White Hart Harrogate Review
White Hart Brasserie
Harrogate
Reviewed by Sean Dodson
Found at the foot of Cold Bath Road in Harrogate, a mere scones throw away from the legendary Betty’s tearoom, the White Hart, has been quietly going about its business since 1847.
This modestly genteel, mid-sized hotel, with tearoom and brasserie, rather plays down its heritage; all high ceilings, narrow corridors and fine Victorian period detail. The brasserie’s style is suitably muted, some quite grand wood panelling has been painted in understated grey, the lighting turned down and the furniture equally unshowy although often quite original — look closely at the table mats and you’ll notice that you are eating from a slab of slate. Think Scandinavian eclecticism over stately home and you won’t go wrong.
The brassiere menu, as is the case with hotel restaurants, seems caught in trying to please two different mind-sets. There are Heston-style flourishes and imaginative signature dishes of the chef’s own, but also posh burger and chips.
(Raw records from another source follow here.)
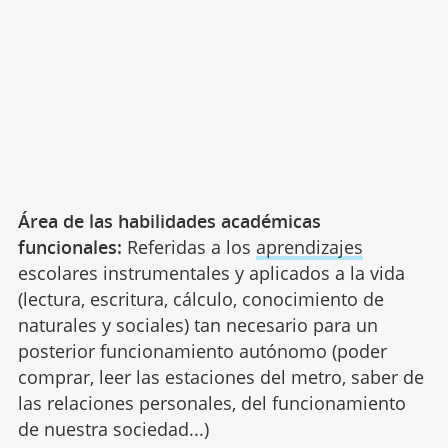
Área de las habilidades académicas
funcionales:
Referidas a los
aprendizajes
escolares instrumentales y aplicados a la vida
(lectura, escritura, cálculo, conocimiento de
naturales y sociales) tan necesario para un
posterior funcionamiento autónomo (poder
comprar, leer las estaciones del metro, saber de
las relaciones personales, del funcionamiento
de nuestra sociedad...)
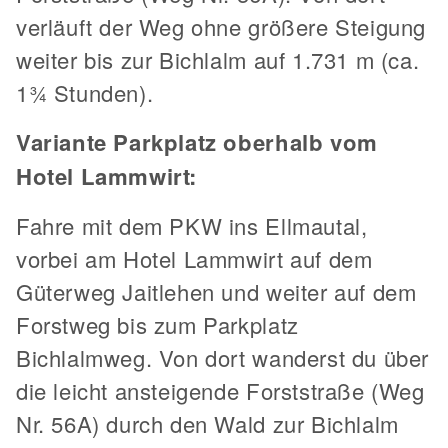
verläuft der Weg ohne größere Steigung
weiter bis zur Bichlalm auf 1.731 m (ca.
1¾ Stunden).
Variante Parkplatz oberhalb vom
Hotel Lammwirt:
Fahre mit dem PKW ins Ellmautal,
vorbei am Hotel Lammwirt auf dem
Güterweg Jaitlehen und weiter auf dem
Forstweg bis zum Parkplatz
Bichlalmweg. Von dort wanderst du über
die leicht ansteigende Forststraße (Weg
Nr. 56A) durch den Wald zur Bichlalm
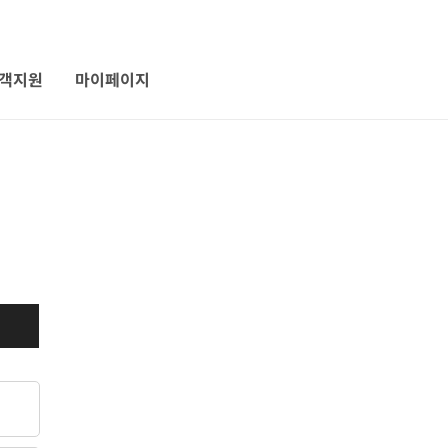
객지원
마이페이지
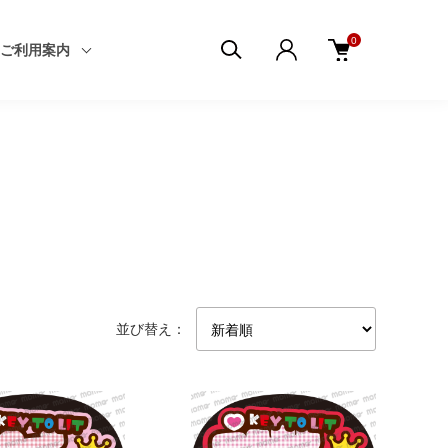
0
ご利用案内
並び替え：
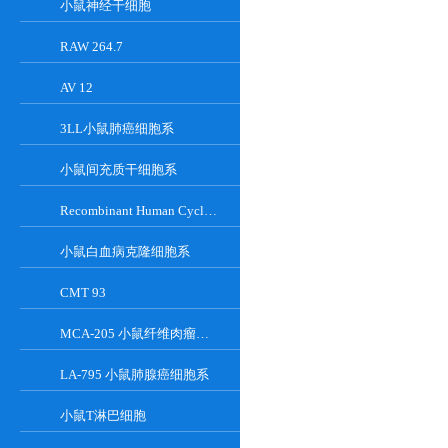
小鼠神经干细胞
RAW 264.7
AV 12
3LL小鼠肺癌细胞系
小鼠间充质干细胞系
Recombinant Human Cyclin-Dependent Kinase Inhibitor 2A
小鼠白血病克隆细胞系
CMT 93
MCA-205 小鼠纤维肉瘤细胞系
LA-795 小鼠肺腺癌细胞系
小鼠T淋巴细胞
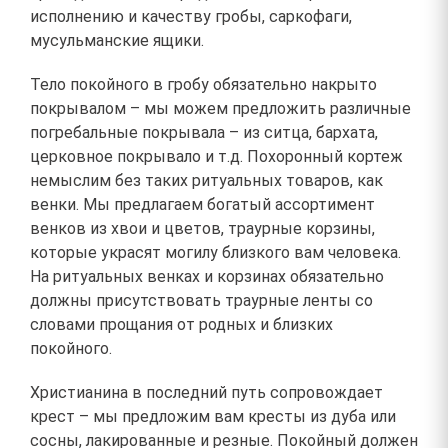
исполнению и качеству гробы, саркофаги,
мусульманские ящики.
Тело покойного в гробу обязательно накрыто
покрывалом – мы можем предложить различные
погребальные покрывала – из ситца, бархата,
церковное покрывало и т.д. Похоронный кортеж
немыслим без таких ритуальных товаров, как
венки. Мы предлагаем богатый ассортимент
венков из хвои и цветов, траурные корзины,
которые украсят могилу близкого вам человека.
На ритуальных венках и корзинах обязательно
должны присутствовать траурные ленты со
словами прощания от родных и близких
покойного.
Христианина в последний путь сопровождает
крест – мы предложим вам кресты из дуба или
сосны, лакированные и резные. Покойный должен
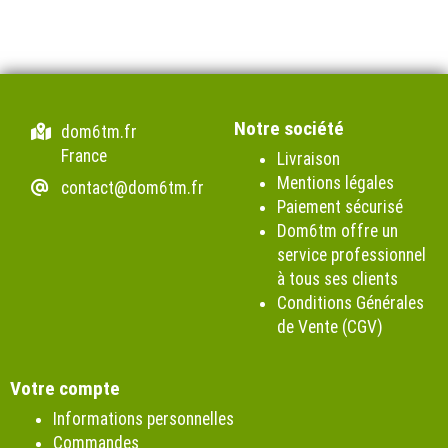
Notre société
dom6tm.fr
France
Livraison
Mentions légales
contact@dom6tm.fr
Paiement sécurisé
Dom6tm offre un
service professionnel
à tous ses clients
Conditions Générales
de Vente (CGV)
Votre compte
Informations personnelles
Commandes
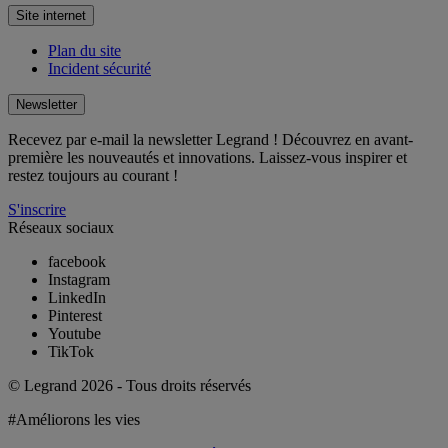
Site internet
Plan du site
Incident sécurité
Newsletter
Recevez par e-mail la newsletter Legrand ! Découvrez en avant-
première les nouveautés et innovations. Laissez-vous inspirer et
restez toujours au courant !
S'inscrire
Réseaux sociaux
facebook
Instagram
LinkedIn
Pinterest
Youtube
TikTok
© Legrand 2026 - Tous droits réservés
#Améliorons les vies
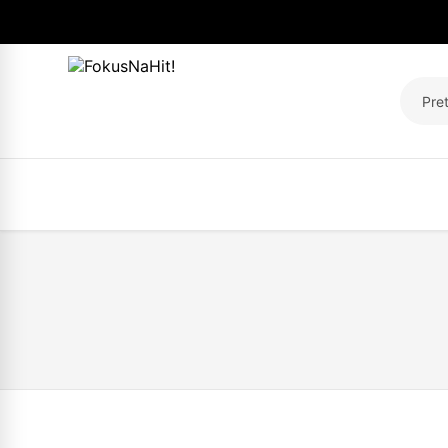
Pretra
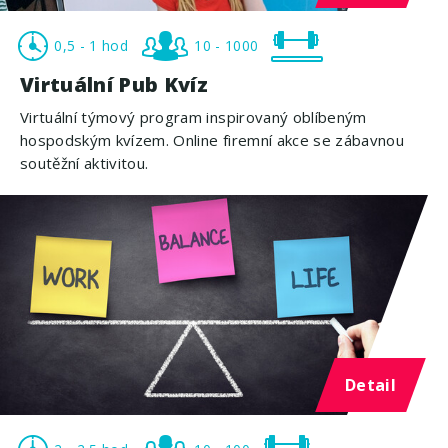
0,5 - 1 hod
10 - 1000
Virtuální Pub Kvíz
Virtuální týmový program inspirovaný oblíbeným
hospodským kvízem. Online firemní akce se zábavnou
soutěžní aktivitou.
Detail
We started with chicken ravioli presented with a single, breaded and deep-fried langoustine (£5.95), an extremely delicate and well-arranged starter; and a smoked mackerel risotto (£5.95), silky and skilfully cooked. Main course kept us the standard: the belly of pork (£14.95) was light and fibrous — not a hint of grease — and served with a croquette of black pudding, a nice touch which balanced the pickled vegetables in an Arabic style. The sirloin steak (£19.95) was splendid, sourced from a local farm and hung for an admirable 45 days (three times longer than supermarket steak), as juicy as a plucked mango and as tender as the night.
Only the sticky toffee pudding (£4.95) was a bit pub-standard, save for a small helping of admittedly excellent ice cream; while the tiramisu (£4.95) was served in a tall glass that made it difficult to eat without lifting the whole thing from the table (although the accompanying chocolate sorbet was first-class). Still, the food and wine, a lovely Sibaritas Selection Riesling from Chile (£22.95), was served by knowledgeable and smartly dressed team who left you alone to eat but responded promptly when needed. If you are looking for a quiet, unfussy and intimate evening in a restaurant that offers a good range of culinary excellence, then the White Hart will meet your needs very well indeed.